Ahead of the 2020 election, fears are widening about foreign powers using social media accounts to exploit political divisions. Over the last year, Twitter has suspended thousands of phony accounts, at least some of which were linked to Russia.

Record Future said the players behind the fishwrap scheme also use a special group of URL shorteners that can track how many people click on their bait. The firm tracked more than 215 social media accounts over the past year that were linked to this scheme, all of which used the same code that could track their effectiveness.

The URL technology could be used to help the suspects isolate words and images that draw in the most users or repeat users.

Truvé’s company found profiles like a user called “The Football Babe,” which reused images from the Paris terror attack in November 2015 to spread the news of a fake attack in March of this year.

Fake Twitter account recycles old terror attacks as breaking news.
Fake Twitter account recycles old terror attacks as breaking news.

“You get a fearful response,” Truve continued.

“You get people retweeting. It’s very hard to say what is the end result impact of this,” he added. “Since it is mostly targeting a European audience, most of these bold events they are talking about are terror events in the UK, Germany and France.”

But whatever the motive, a deeper dive by The Daily Beast found commonalities in the language used across Fishwrap.

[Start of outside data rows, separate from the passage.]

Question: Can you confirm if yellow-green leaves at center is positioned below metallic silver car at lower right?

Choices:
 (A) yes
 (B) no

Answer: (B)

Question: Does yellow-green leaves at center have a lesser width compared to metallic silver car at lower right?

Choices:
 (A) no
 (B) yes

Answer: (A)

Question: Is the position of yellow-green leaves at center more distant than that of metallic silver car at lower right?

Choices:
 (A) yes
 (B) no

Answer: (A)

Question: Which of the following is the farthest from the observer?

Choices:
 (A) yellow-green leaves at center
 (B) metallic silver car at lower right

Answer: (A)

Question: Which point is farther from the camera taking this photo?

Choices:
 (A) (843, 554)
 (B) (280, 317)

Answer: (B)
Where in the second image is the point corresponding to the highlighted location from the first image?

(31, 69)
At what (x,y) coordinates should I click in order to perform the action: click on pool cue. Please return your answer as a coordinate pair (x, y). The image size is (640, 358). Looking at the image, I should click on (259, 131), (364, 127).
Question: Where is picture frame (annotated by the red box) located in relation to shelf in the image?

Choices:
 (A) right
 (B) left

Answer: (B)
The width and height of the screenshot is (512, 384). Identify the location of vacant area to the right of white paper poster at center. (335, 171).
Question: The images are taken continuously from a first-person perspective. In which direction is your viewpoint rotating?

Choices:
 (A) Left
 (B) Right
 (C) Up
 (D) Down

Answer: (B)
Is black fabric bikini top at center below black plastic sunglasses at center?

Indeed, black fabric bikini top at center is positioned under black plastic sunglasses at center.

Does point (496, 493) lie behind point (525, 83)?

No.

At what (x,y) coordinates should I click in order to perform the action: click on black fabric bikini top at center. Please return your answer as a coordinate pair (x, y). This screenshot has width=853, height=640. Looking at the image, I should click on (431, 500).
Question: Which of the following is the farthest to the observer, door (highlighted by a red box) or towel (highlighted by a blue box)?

While “drone” was the most frequently used word in tweets, with six thousand occurrences, words like “attack,” “Trump,” and “terror” were also recurring. And the implications of these accounts could have a big impact online.

“These guys are running a professional operation,” Truvé said. “They keep track of their results, see how many clicks they can get and of course there’s some demographics of the people who are following this and reading it,” he added.

“This could be in preparation for a future operation where once you’ve established followers to these accounts, you could start spreading genuinely fake news,” he warned.